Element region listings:
....

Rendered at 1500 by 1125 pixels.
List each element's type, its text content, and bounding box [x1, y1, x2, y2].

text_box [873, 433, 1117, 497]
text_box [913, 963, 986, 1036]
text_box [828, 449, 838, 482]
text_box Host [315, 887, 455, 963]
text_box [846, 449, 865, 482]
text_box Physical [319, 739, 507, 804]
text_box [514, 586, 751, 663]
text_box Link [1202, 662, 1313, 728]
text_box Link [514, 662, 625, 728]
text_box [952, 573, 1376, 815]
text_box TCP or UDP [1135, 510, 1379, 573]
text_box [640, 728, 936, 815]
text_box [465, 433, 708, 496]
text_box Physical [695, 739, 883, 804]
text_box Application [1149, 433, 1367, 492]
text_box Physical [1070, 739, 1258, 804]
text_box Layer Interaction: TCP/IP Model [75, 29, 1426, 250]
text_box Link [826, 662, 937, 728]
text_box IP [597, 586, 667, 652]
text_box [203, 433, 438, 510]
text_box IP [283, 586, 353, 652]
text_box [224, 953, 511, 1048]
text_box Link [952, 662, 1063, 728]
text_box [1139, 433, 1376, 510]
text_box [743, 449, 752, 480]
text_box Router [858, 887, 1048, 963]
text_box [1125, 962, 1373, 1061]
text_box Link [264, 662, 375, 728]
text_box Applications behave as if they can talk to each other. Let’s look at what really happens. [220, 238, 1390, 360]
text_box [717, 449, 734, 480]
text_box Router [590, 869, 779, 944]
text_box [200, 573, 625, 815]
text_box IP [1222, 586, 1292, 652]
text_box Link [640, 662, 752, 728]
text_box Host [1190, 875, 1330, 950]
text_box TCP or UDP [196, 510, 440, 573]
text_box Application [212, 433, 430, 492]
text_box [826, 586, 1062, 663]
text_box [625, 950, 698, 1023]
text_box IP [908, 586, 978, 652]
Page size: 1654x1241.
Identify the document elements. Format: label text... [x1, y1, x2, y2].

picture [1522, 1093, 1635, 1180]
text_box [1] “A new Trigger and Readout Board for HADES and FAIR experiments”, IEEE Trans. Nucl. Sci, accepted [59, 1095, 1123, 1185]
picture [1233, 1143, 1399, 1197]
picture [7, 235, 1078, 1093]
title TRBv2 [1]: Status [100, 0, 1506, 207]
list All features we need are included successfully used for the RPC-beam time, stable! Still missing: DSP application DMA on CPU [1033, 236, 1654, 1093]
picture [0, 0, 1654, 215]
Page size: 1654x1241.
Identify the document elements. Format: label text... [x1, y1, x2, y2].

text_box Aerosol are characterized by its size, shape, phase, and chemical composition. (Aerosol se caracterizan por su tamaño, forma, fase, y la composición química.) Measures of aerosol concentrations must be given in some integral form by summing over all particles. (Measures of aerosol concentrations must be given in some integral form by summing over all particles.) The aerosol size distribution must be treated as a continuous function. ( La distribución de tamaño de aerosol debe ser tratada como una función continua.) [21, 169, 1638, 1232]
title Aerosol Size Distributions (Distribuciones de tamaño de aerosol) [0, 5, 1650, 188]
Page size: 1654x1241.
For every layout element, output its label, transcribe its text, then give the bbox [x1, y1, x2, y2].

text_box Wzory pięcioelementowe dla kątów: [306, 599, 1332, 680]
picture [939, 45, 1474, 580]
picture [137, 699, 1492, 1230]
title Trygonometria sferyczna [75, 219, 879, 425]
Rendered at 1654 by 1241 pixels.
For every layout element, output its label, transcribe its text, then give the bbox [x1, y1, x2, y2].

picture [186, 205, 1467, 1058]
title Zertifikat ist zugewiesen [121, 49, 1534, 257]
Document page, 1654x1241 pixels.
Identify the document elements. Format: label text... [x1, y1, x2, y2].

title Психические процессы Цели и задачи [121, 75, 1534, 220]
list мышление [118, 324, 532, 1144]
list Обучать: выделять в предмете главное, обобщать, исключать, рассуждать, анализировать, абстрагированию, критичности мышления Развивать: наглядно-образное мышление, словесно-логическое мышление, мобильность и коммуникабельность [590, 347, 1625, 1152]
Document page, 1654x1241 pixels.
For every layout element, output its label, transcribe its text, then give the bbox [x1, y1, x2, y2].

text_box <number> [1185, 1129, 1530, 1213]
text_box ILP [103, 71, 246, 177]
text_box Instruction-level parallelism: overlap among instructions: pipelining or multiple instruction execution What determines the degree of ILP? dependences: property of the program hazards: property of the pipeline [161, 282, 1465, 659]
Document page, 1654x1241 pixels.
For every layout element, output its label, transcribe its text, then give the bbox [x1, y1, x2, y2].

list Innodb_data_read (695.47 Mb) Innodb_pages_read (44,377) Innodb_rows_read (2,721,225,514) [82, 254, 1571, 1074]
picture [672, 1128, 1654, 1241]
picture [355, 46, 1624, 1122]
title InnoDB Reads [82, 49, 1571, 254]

....

** TASK REQUIREMENTS **
Please rewrite the lines of every listing above as a single numbered list, leaving out any blank lines.

** THE ANSWER **
1. Rendered at 1500 by 1125 pixels.
2. List each element's type, its text content, and bounding box [x1, y1, x2, y2].
3. text_box [873, 433, 1117, 497]
4. text_box [913, 963, 986, 1036]
5. text_box [828, 449, 838, 482]
6. text_box Host [315, 887, 455, 963]
7. text_box [846, 449, 865, 482]
8. text_box Physical [319, 739, 507, 804]
9. text_box [514, 586, 751, 663]
10. text_box Link [1202, 662, 1313, 728]
11. text_box Link [514, 662, 625, 728]
12. text_box [952, 573, 1376, 815]
13. text_box TCP or UDP [1135, 510, 1379, 573]
14. text_box [640, 728, 936, 815]
15. text_box [465, 433, 708, 496]
16. text_box Physical [695, 739, 883, 804]
17. text_box Application [1149, 433, 1367, 492]
18. text_box Physical [1070, 739, 1258, 804]
19. text_box Layer Interaction: TCP/IP Model [75, 29, 1426, 250]
20. text_box Link [826, 662, 937, 728]
21. text_box IP [597, 586, 667, 652]
22. text_box [203, 433, 438, 510]
23. text_box IP [283, 586, 353, 652]
24. text_box [224, 953, 511, 1048]
25. text_box Link [952, 662, 1063, 728]
26. text_box [1139, 433, 1376, 510]
27. text_box [743, 449, 752, 480]
28. text_box Router [858, 887, 1048, 963]
29. text_box [1125, 962, 1373, 1061]
30. text_box Link [264, 662, 375, 728]
31. text_box Applications behave as if they can talk to each other. Let’s look at what really happens. [220, 238, 1390, 360]
32. text_box [717, 449, 734, 480]
33. text_box Router [590, 869, 779, 944]
34. text_box [200, 573, 625, 815]
35. text_box IP [1222, 586, 1292, 652]
36. text_box Link [640, 662, 752, 728]
37. text_box Host [1190, 875, 1330, 950]
38. text_box TCP or UDP [196, 510, 440, 573]
39. text_box Application [212, 433, 430, 492]
40. text_box [826, 586, 1062, 663]
41. text_box [625, 950, 698, 1023]
42. text_box IP [908, 586, 978, 652]
43. Page size: 1654x1241.
44. Identify the document elements. Format: label text... [x1, y1, x2, y2].
45. picture [1522, 1093, 1635, 1180]
46. text_box [1] “A new Trigger and Readout Board for HADES and FAIR experiments”, IEEE Trans. Nucl. Sci, accepted [59, 1095, 1123, 1185]
47. picture [1233, 1143, 1399, 1197]
48. picture [7, 235, 1078, 1093]
49. title TRBv2 [1]: Status [100, 0, 1506, 207]
50. list All features we need are included successfully used for the RPC-beam time, stable! Still missing: DSP application DMA on CPU [1033, 236, 1654, 1093]
51. picture [0, 0, 1654, 215]
52. Page size: 1654x1241.
53. Identify the document elements. Format: label text... [x1, y1, x2, y2].
54. text_box Aerosol are characterized by its size, shape, phase, and chemical composition. (Aerosol se caracterizan por su tamaño, forma, fase, y la composición química.) Measures of aerosol concentrations must be given in some integral form by summing over all particles. (Measures of aerosol concentrations must be given in some integral form by summing over all particles.) The aerosol size distribution must be treated as a continuous function. ( La distribución de tamaño de aerosol debe ser tratada como una función continua.) [21, 169, 1638, 1232]
55. title Aerosol Size Distributions (Distribuciones de tamaño de aerosol) [0, 5, 1650, 188]
56. Page size: 1654x1241.
57. For every layout element, output its label, transcribe its text, then give the bbox [x1, y1, x2, y2].
58. text_box Wzory pięcioelementowe dla kątów: [306, 599, 1332, 680]
59. picture [939, 45, 1474, 580]
60. picture [137, 699, 1492, 1230]
61. title Trygonometria sferyczna [75, 219, 879, 425]
62. Rendered at 1654 by 1241 pixels.
63. For every layout element, output its label, transcribe its text, then give the bbox [x1, y1, x2, y2].
64. picture [186, 205, 1467, 1058]
65. title Zertifikat ist zugewiesen [121, 49, 1534, 257]
66. Document page, 1654x1241 pixels.
67. Identify the document elements. Format: label text... [x1, y1, x2, y2].
68. title Психические процессы Цели и задачи [121, 75, 1534, 220]
69. list мышление [118, 324, 532, 1144]
70. list Обучать: выделять в предмете главное, обобщать, исключать, рассуждать, анализировать, абстрагированию, критичности мышления Развивать: наглядно-образное мышление, словесно-логическое мышление, мобильность и коммуникабельность [590, 347, 1625, 1152]
71. Document page, 1654x1241 pixels.
72. For every layout element, output its label, transcribe its text, then give the bbox [x1, y1, x2, y2].
73. text_box <number> [1185, 1129, 1530, 1213]
74. text_box ILP [103, 71, 246, 177]
75. text_box Instruction-level parallelism: overlap among instructions: pipelining or multiple instruction execution What determines the degree of ILP? dependences: property of the program hazards: property of the pipeline [161, 282, 1465, 659]
76. Document page, 1654x1241 pixels.
77. For every layout element, output its label, transcribe its text, then give the bbox [x1, y1, x2, y2].
78. list Innodb_data_read (695.47 Mb) Innodb_pages_read (44,377) Innodb_rows_read (2,721,225,514) [82, 254, 1571, 1074]
79. picture [672, 1128, 1654, 1241]
80. picture [355, 46, 1624, 1122]
81. title InnoDB Reads [82, 49, 1571, 254]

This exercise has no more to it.